Page MenuHomePhabricator

Automate daily publication of trending article lists for experiment countries
Closed, ResolvedPublic

Description

The lists will be published on wiki pages like https://www.mediawiki.org/wiki/Wikipedia_for_KaiOS/engagement1/trending/en/ng/2021-01-01 (this page has a sample of the desired format). The first five entries will be shown in order, but I plan to provide ten entries per list just in case. We will need to protect the pages and set them to use the JSON content model, which will require administrator rights on MediaWiki.org.

In addition to the article names, the lists should contain the lead image and the description from the page summary API (https://en.wikipedia.org/api/rest_v1/page/summary/Cat).

Event Timeline

nshahquinn-wmf renamed this task from Automate publication of a daily list of top-read articles in India to Automate daily publication of trending article lists for experiment countries.Mar 9 2021, 11:04 AM
nshahquinn-wmf updated the task description. (Show Details)
nshahquinn-wmf raised the priority of this task from Medium to High.Mar 23 2021, 4:29 PM

Okay, I believe I've finally got everything set up properly.

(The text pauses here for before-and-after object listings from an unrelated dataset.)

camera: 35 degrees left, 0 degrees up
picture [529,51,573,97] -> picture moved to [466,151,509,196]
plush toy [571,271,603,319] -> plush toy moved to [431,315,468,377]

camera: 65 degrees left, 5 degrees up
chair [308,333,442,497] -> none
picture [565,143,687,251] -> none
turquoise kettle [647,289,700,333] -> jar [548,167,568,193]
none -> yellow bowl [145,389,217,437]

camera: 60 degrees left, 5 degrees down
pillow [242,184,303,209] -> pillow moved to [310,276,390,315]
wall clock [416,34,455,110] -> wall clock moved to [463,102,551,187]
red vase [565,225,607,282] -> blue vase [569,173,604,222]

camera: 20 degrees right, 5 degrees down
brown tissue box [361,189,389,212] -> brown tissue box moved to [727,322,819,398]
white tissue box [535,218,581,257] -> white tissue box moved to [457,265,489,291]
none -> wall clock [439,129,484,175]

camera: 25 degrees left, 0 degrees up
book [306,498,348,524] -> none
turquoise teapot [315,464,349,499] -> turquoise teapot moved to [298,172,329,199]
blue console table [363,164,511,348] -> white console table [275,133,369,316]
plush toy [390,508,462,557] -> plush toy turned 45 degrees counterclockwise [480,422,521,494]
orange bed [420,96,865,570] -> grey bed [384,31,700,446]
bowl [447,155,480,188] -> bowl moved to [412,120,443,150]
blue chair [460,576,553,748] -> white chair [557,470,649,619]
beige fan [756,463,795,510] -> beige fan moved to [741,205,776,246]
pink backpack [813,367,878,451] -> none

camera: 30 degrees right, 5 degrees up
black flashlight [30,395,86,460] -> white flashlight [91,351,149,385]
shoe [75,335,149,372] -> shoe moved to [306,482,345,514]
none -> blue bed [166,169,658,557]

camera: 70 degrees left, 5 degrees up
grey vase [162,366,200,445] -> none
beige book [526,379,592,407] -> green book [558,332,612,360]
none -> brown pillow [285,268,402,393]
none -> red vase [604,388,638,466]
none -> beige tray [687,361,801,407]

The code is at https://github.com/wikimedia-research/2021-KaiOS-app-homepage-content-suggestions.

I've set trending_articles.py to run on stat1008 every day at 03:00 UTC to produce the lists based on the previous day's data. It will run as user analytics-product (so it can automatically authenticate with Kerberos). It posts on MediaWiki.org using my account, authenticated as an OAuth 1 owner-only consumer.

Specifically, I changed all the files in the experiment folder to mode 775 and group analytics-product-users. Then, I opened the crontab with sudo -u analytics-product crontab -e and inserted the following:

http_proxy="http://webproxy:8080"
https_proxy="http://webproxy:8080"
no_proxy=127.0.0.1,localhost,.wmnet
0 3 * * * /home/neilpquinn-wmf/2021-KaiOS-app-homepage-content-suggestions/trending_articles.py >> /home/neilpquinn-wmf/2021-KaiOS-app-homepage-content-suggestions/logs.txt 2>&1

It's important to set the proxy lines here; otherwise, the script won't be able to access the internet and therefore the APIs it needs.

I will leave this open, since I want to monitor the job over the next couple of days in case unexpected bugs come up.

It looks like the job ran just fine today! I'll check again tomorrow before closing this.

The job has now run correctly for two days in a row, so I think we can now rely on it for the experiment.